In the final instalment of his ‘Really Important Bits’ (RIBs) series, STEPHEN MITCHELL, chief operating officer at the Spencer Academies Trust, Nottingham, examines some of the issues around making sustainable decisions, how his previous RIBs articles all contribute to the process, and considers some of the tools available for guiding such decisions – in particular, financial ones
This series of articles was started over a year ago, based around the concept of reviewing each of the modules within a MBA – taking the important elements and making them relevant to us in our work in schools.
Articles have been written in this magazine covering all of the topics in the above image, and this final one will lean on the learnings within each of these.
It is impossible to make a truly sustainable decision without one of the other 11 areas having a bearing on your decision-making. However, recognising that there may be more than one area that needs consideration – and incorporating that – is the difference between a decision which answers a specific issue, and one that positively adds to the sustainability of the organisation.
The whole picture
The time has come for us to stand up and be counted; financial pressures on schools have never been more acute than they are now. Therefore, we have to make decisions that are not just financially sensible, but also sustainable for the whole organisation.
I’m aware of schools and academies across the country which have made decisions solely on what the accounts are saying, rather than considering the whole picture – the impact on teaching and learning, and the likely impact on future decisions.
I have a saying that a wise man once told me. ‘You can cost-control yourself out of a crisis, but you can’t cost-control yourself a future’. You have to grab hold of what it is the organisation does, and become excellent at that, at a price point at which it is sustainable. Schools aren’t businesses, yet we have to adopt the business reality of living within our means.
Look up as well as down
In financially challenging times it is easy to spend all of your energy looking at where ‘waste’ can be cut. The law of diminishing returns clearly applies here, and you can only go so far before quality of delivery is impacted.

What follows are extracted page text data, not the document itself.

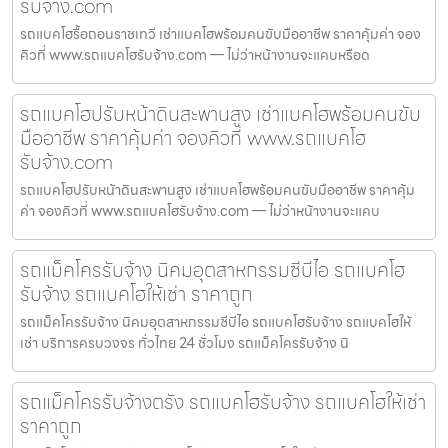
รับจ้าง.com
รถแบคโฮรื้อถอนราชเทวี เช่าแบคโฮพร้อมคนขับมืออาชีพ ราคาคุ้มค่า จอง
คิวที่ www.รถแบคโฮรับจ้าง.com — ไม่ว่าหน้างานจะแคบหรือด
รถแบคโฮปรับหน้าดินสะพานสูง เช่าแบคโฮพร้อมคนขับ
มืออาชีพ ราคาคุ้มค่า จองคิวที่ www.รถแบคโฮ
รับจ้าง.com
รถแบคโฮปรับหน้าดินสะพานสูง เช่าแบคโฮพร้อมคนขับมืออาชีพ ราคาคุ้ม
ค่า จองคิวที่ www.รถแบคโฮรับจ้าง.com — ไม่ว่าหน้างานจะแคบ
รถแม็คโครรับจ้าง นิคมอุตสาหกรรมซีบีไอ รถแบคโฮ
รับจ้าง รถแบคโฮให้เช่า ราคาถูก
รถแม็คโครรับจ้าง นิคมอุตสาหกรรมซีบีไอ รถแบคโฮรับจ้าง รถแบคโฮให้
เช่า บริการครบวงจร ทั่วไทย 24 ชั่วโมง รถแม็คโครรับจ้าง นิ
รถแม็คโครรับจ้างตรัง รถแบคโฮรับจ้าง รถแบคโฮให้เช่า
ราคาถูก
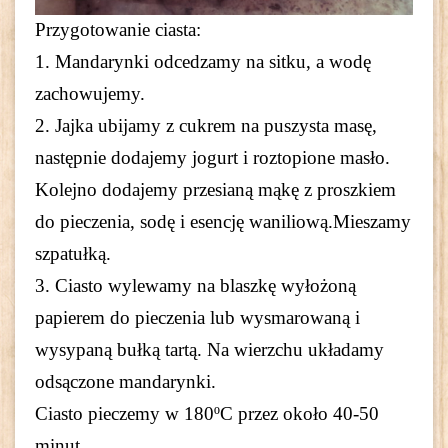
Przygotowanie ciasta:
1. Mandarynki odcedzamy na sitku, a wodę
zachowujemy.
2. Jajka ubijamy z cukrem na puszysta masę,
następnie dodajemy jogurt i roztopione masło.
Kolejno dodajemy przesianą mąkę z proszkiem
do pieczenia, sodę i esencję waniliową.
Mieszamy
szpatułką.
3. Ciasto wylewamy na blaszkę wyłożoną
papierem do pieczenia lub wysmarowaną i
wysypaną bułką tartą. Na wierzchu układamy
odsączone mandarynki.
Ciasto pieczemy w 180ºC przez około 40-50
minut.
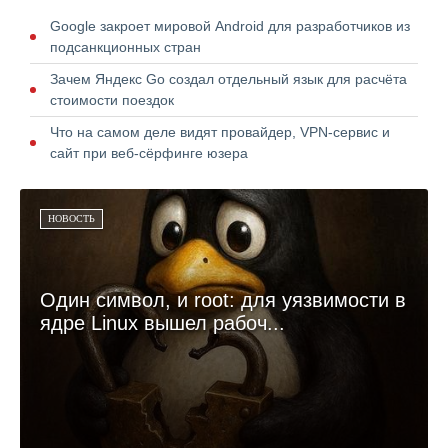
Google закроет мировой Android для разработчиков из
подсанкционных стран
Зачем Яндекс Go создал отдельный язык для расчёта
стоимости поездок
Что на самом деле видят провайдер, VPN-сервис и
сайт при веб-сёрфинге юзера
НОВОСТЬ
Один символ, и root: для уязвимости в
ядре Linux вышел рабоч...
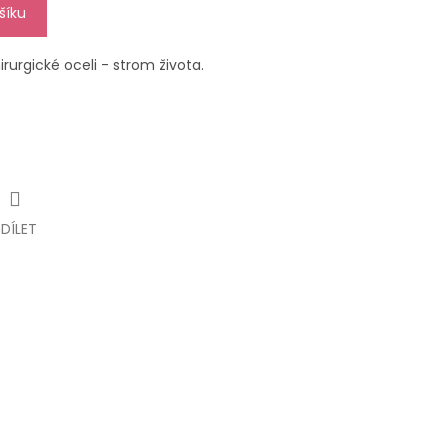
šíku
urgické oceli - strom života.
SDÍLET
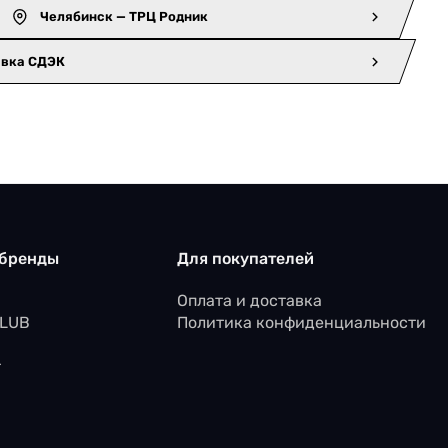
Челябинск — ТРЦ Родник
авка СДЭК
 бренды
Для покупателей
Оплата и доставка
CLUB
Политика конфиденциальности
r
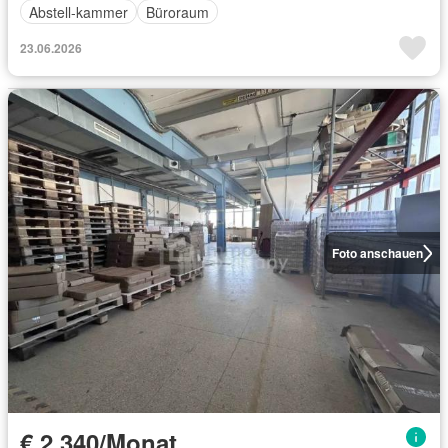
Abstell-kammer
Büroraum
23.06.2026
Foto anschauen
€ 2 340/Monat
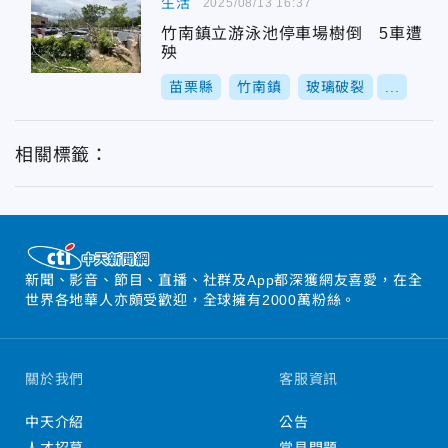
生活
2025/08/13 16:37
竹南鎮立游泳池停車場樹倒 5車遭
殃
苗栗縣
竹南鎮
玻璃破裂
...
相關標籤：
新聞、影音、節目、直播、社群及App都深獲網友喜愛，在全
世界各地華人亦頗受歡迎，全球擁有2000萬粉絲。
關於我們
客服資訊
中天介紹
公告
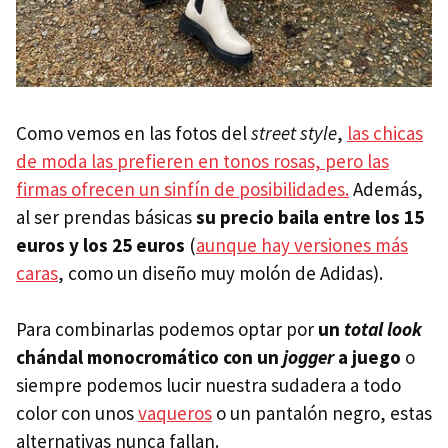
Como vemos en las fotos del
street style
,
las chicas
de moda las prefieren en tonos rosas, pero las
firmas ofrecen un sinfín de posibilidades.
Además,
al ser prendas básicas
su precio baila entre los 15
euros y los 25 euros
(
aunque hay versiones más
caras
, como un diseño muy molón de Adidas).
Para combinarlas podemos optar por
un
total look
chándal monocromático con un
jogger
a juego
o
siempre podemos lucir nuestra sudadera a todo
color con unos
vaqueros
o un pantalón negro, estas
alternativas nunca fallan.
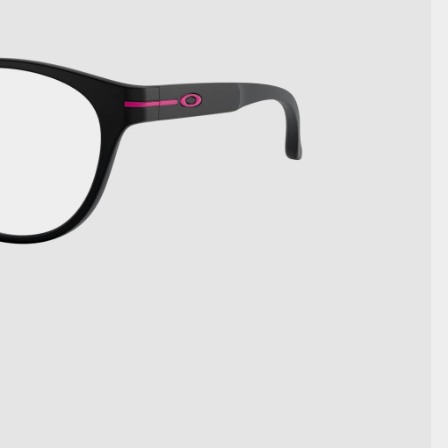
DETAILS ANZEIGEN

I’ve seen many people lament the advice from government, albeit quite tone deaf (again), that schools should seek to save money on printing costs. Yes, we should, and the savings can be quite big. Our trust is well on the way to saving the best part of £200,000 per annum compared to prior spend, but that doesn’t tell the whole story.
I’ve had a fairly heated debate with our supplier who pointed out an anomaly in the numbers where one of our schools appears to be disproportionately printing in colour. These numbers would drive me to issue an edict of enforcing mono print only, but it would be crazy to do that without understanding why the printing ratios are different – and there are very good reasons for the high level of colour print we have in that school. Therefore, the most sustainable decision has been to replace our kit with printers that are cheaper to run for colour, in volume, rather than hampering the quality of the output of the school.
Similarly, we shouldn’t just be seeking to cut costs in order to solve our current predicament. There will be opportunities for all schools to drive income further, be it by identifying other grant funding streams, new commercial opportunities, or collaborating with other schools and organisations.
Be brutally realistic
Financial accounts don’t lie…except when they don’t tell the entire story. I recently saw a news article about thousands of heads writing to parents across the country lamenting the funding crisis, and one head has spoken out about having to clean the toilets and serve food in the kitchen in order to help make ends meet.
Well, the question – and we don’t know the answer to this – also has to be asked about how efficiently and effectively costs are being managed here. Has the school made use of integrated curriculum financial planning, and what assumptions are being made about budgets?
I’ve been shocked in recent months to see Twitter full of comments from SBLs saying they’re assuming – and including – the continuation of the teachers’ pay grant, for example, because, without it, the budgets won’t work. Well, it is our job to work with school leaders to make the budgets balance.
We have to be brutally realistic, revisit what we think we know about our schools, and question everything; including assumptions about a pay grant when we’ve been told it won’t continue is just madness. Let’s hope that the Spending Review does include amendments to school financing…but let’s also be brutally realistic, and know the position we’re currently looking at.
Look to the longer-term
We’re all driven to report numbers and metrics across the whole gamut of areas we’re responsible for. This, inevitably, drives a short-term focus on immediate results but, if we’re not careful, this can jeopardise future performance. This is true of financial short-term cost-saving measures, and/or operational decisions.
It’s a bit akin to the ‘razor blade’ or the ‘coffee capsule’ pricing strategy. The initial, up front cost of a decision can be very low, but the ongoing cost of the service can soon mount up to big oodles of money. Working out the total cost of a product or service may just change your view on that procurement decision you’re contemplating.